Skip to content

vllm.attention.ops.vit_attn_wrappers

This file contains ops for ViT attention to be compatible with torch.compile as there are operations here not supported by torch.compile (for instance, .item() in flash attention)

Using these ops and wrapping vision blocks with torch.compile can speed up throughput in vision models by ~5% relative on H100, and improve token latencies by ~7% (see qwen2_5_vl for example usage)

To use these ops, you must have a recent version of PyTorch installed (>= 2.4.0)

flash_attn_maxseqlen_wrapper

flash_attn_maxseqlen_wrapper(
    q: Tensor,
    k: Tensor,
    v: Tensor,
    cu_seqlens: Tensor,
    max_seqlen: Tensor,
    batch_size: int,
    is_rocm_aiter: bool,
    use_upstream_fa: bool,
) -> Tensor
Source code in vllm/attention/ops/vit_attn_wrappers.py
def flash_attn_maxseqlen_wrapper(
    q: torch.Tensor,
    k: torch.Tensor,
    v: torch.Tensor,
    cu_seqlens: torch.Tensor,
    max_seqlen: torch.Tensor,
    batch_size: int,
    is_rocm_aiter: bool,
    use_upstream_fa: bool,
) -> torch.Tensor:
    if is_rocm_aiter:
        from aiter import flash_attn_varlen_func
    else:
        if use_upstream_fa:
            from flash_attn import flash_attn_varlen_func
        else:
            from vllm.attention.utils.fa_utils import flash_attn_varlen_func
    q, k, v = (einops.rearrange(x, "b s ... -> (b s) ...") for x in [q, k, v])

Input data -
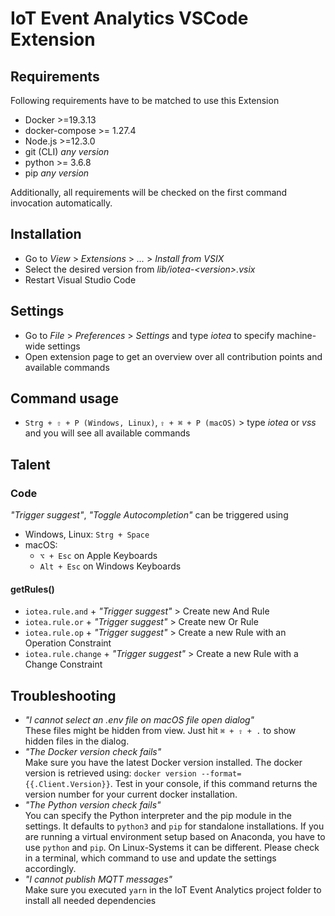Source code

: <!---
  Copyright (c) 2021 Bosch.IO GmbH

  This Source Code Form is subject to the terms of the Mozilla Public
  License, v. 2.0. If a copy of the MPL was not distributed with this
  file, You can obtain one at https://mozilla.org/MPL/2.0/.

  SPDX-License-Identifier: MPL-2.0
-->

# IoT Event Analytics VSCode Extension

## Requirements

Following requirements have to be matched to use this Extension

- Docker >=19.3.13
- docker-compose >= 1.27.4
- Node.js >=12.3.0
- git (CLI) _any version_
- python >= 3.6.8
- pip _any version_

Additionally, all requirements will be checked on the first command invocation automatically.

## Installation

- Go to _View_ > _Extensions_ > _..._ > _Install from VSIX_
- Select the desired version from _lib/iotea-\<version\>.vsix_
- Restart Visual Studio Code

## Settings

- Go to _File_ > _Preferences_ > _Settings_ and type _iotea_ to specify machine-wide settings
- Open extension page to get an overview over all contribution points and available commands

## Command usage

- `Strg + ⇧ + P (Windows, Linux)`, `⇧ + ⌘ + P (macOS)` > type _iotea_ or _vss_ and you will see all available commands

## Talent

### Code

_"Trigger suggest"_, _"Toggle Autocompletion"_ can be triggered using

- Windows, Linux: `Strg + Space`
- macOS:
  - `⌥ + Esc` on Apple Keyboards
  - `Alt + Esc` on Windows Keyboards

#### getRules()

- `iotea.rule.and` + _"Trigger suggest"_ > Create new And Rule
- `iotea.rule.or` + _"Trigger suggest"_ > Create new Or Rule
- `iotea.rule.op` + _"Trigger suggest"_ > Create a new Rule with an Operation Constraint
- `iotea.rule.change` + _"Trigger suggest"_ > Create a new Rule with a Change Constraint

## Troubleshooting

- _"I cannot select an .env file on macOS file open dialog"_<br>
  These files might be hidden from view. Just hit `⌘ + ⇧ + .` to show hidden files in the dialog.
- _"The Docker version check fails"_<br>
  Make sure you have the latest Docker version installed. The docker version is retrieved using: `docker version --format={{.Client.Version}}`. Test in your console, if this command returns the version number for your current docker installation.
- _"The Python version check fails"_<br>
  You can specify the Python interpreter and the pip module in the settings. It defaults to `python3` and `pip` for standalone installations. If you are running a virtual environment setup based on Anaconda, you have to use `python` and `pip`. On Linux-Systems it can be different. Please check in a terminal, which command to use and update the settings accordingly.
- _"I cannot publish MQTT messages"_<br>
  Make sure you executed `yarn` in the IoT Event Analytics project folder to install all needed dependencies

Exercise 1 -
From the records, output every line from the one containing "# IoT Event Analytics VSCode Extension" down to the one containing "## Troubleshooting", both included, reproduced verbatim.
Exercise 2 -
Pick up the page on the vLLM ViT attention wrappers after its final line and carry it forward.

Output 1 -
# IoT Event Analytics VSCode Extension

## Requirements

Following requirements have to be matched to use this Extension

- Docker >=19.3.13
- docker-compose >= 1.27.4
- Node.js >=12.3.0
- git (CLI) _any version_
- python >= 3.6.8
- pip _any version_

Additionally, all requirements will be checked on the first command invocation automatically.

## Installation

- Go to _View_ > _Extensions_ > _..._ > _Install from VSIX_
- Select the desired version from _lib/iotea-\<version\>.vsix_
- Restart Visual Studio Code

## Settings

- Go to _File_ > _Preferences_ > _Settings_ and type _iotea_ to specify machine-wide settings
- Open extension page to get an overview over all contribution points and available commands

## Command usage

- `Strg + ⇧ + P (Windows, Linux)`, `⇧ + ⌘ + P (macOS)` > type _iotea_ or _vss_ and you will see all available commands

## Talent

### Code

_"Trigger suggest"_, _"Toggle Autocompletion"_ can be triggered using

- Windows, Linux: `Strg + Space`
- macOS:
  - `⌥ + Esc` on Apple Keyboards
  - `Alt + Esc` on Windows Keyboards

#### getRules()

- `iotea.rule.and` + _"Trigger suggest"_ > Create new And Rule
- `iotea.rule.or` + _"Trigger suggest"_ > Create new Or Rule
- `iotea.rule.op` + _"Trigger suggest"_ > Create a new Rule with an Operation Constraint
- `iotea.rule.change` + _"Trigger suggest"_ > Create a new Rule with a Change Constraint

## Troubleshooting

Output 2 -
    output = flash_attn_varlen_func(
        q,
        k,
        v,
        cu_seqlens_q=cu_seqlens,
        cu_seqlens_k=cu_seqlens,
        max_seqlen_q=max_seqlen.item(),
        max_seqlen_k=max_seqlen.item(),
        dropout_p=0.0,
        causal=False,
    )
    context_layer = einops.rearrange(
        output, "(b s) h d -> s b (h d)", b=batch_size
    ).contiguous()
    return context_layer

flash_attn_maxseqlen_wrapper_fake

flash_attn_maxseqlen_wrapper_fake(
    q: Tensor,
    k: Tensor,
    v: Tensor,
    cu_seqlens: Tensor,
    max_seqlen: Tensor,
    batch_size: int,
    is_rocm_aiter: bool,
    use_upstream_fa: bool,
) -> Tensor
Source code in vllm/attention/ops/vit_attn_wrappers.py
def flash_attn_maxseqlen_wrapper_fake(
    q: torch.Tensor,
    k: torch.Tensor,
    v: torch.Tensor,
    cu_seqlens: torch.Tensor,
    max_seqlen: torch.Tensor,
    batch_size: int,
    is_rocm_aiter: bool,
    use_upstream_fa: bool,
) -> torch.Tensor:
    b, s, h, d = q.shape
    return torch.empty((s, b, h * d), dtype=q.dtype, device=q.device)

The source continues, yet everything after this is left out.